Competition would have a grand effect, I believe, on health care.

Doctors might be required to compete with one another for the service they provide.

Think of “pain-free” dentistry.

For once, they have us and our needs in mind.

That is not to say that my other physicians do not do a good job of treating me (they are excellent).

But there is room for improvement where the services are concerned.  The health care system takes on an aire that is similar to what I’ve seen down on the farm.

Herd ’em up, send them through a shoot, keep them waiting in line (or waiting room), lock one in a head-gate (or exam room) and then come in lickety split, and treat them.

The farm animals are subject to a slap on the posterior, but at least they get to go back to the feed lot.

We have to again stand in line and pay for all this indignity.

Granted, it is a trite example, but one can begin to feel like a number.

Compare this to your experience at a five-star restaraunt or a fast food counter.

I think there should be a sliding scale of service in health care.  You get what you are willing to pay for.

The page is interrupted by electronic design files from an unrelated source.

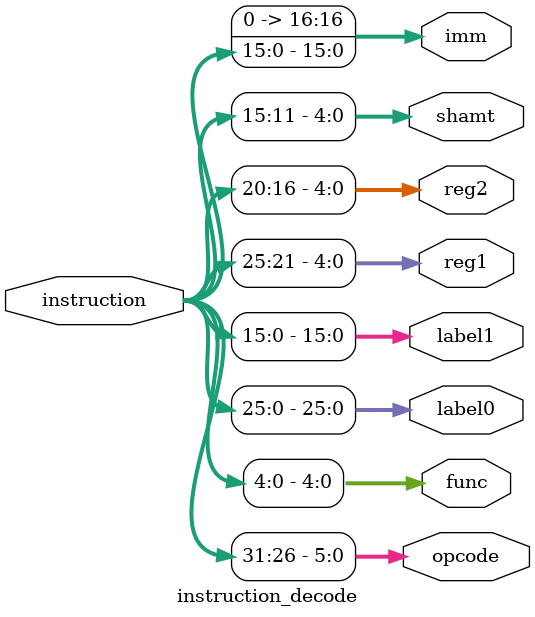
<source format=v>
module instruction_decode (
    input [31:0] instruction,
    output [5:0] opcode,
    output [4:0] func,
    output [25:0] label0,
    output [15:0] label1,
    output [4:0] reg1,
    output [4:0] reg2,
    output [4:0] shamt,
    output [16:0] imm
);

    assign opcode = instruction[31:26];
    assign func = instruction[4:0];
    assign label0 = instruction[25:0];
    assign label1 = instruction[15:0];
    assign reg1 = instruction[25:21];
    assign reg2 = instruction[20:16];
    assign shamt = instruction[15:11];
    assign imm = instruction[15:0];
    
endmodule
</source>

If you have a sore throat, go to a clinic.  If you want your heart operated on, go to the Mayo clinic.

But then the question becomes “who pays?”.

The same thing can be said for eateries.

If you have two bucks in your pocket, you can go to the Burger King and get a breakfast sandwich and a cup of java.

If you have a hundred bucks, you can go to a five star and get Eggs Benedict.

Service should be based on economy, and what you most value.

Alternately, you can look at any line at any government “service” outfit and answer the cattle call.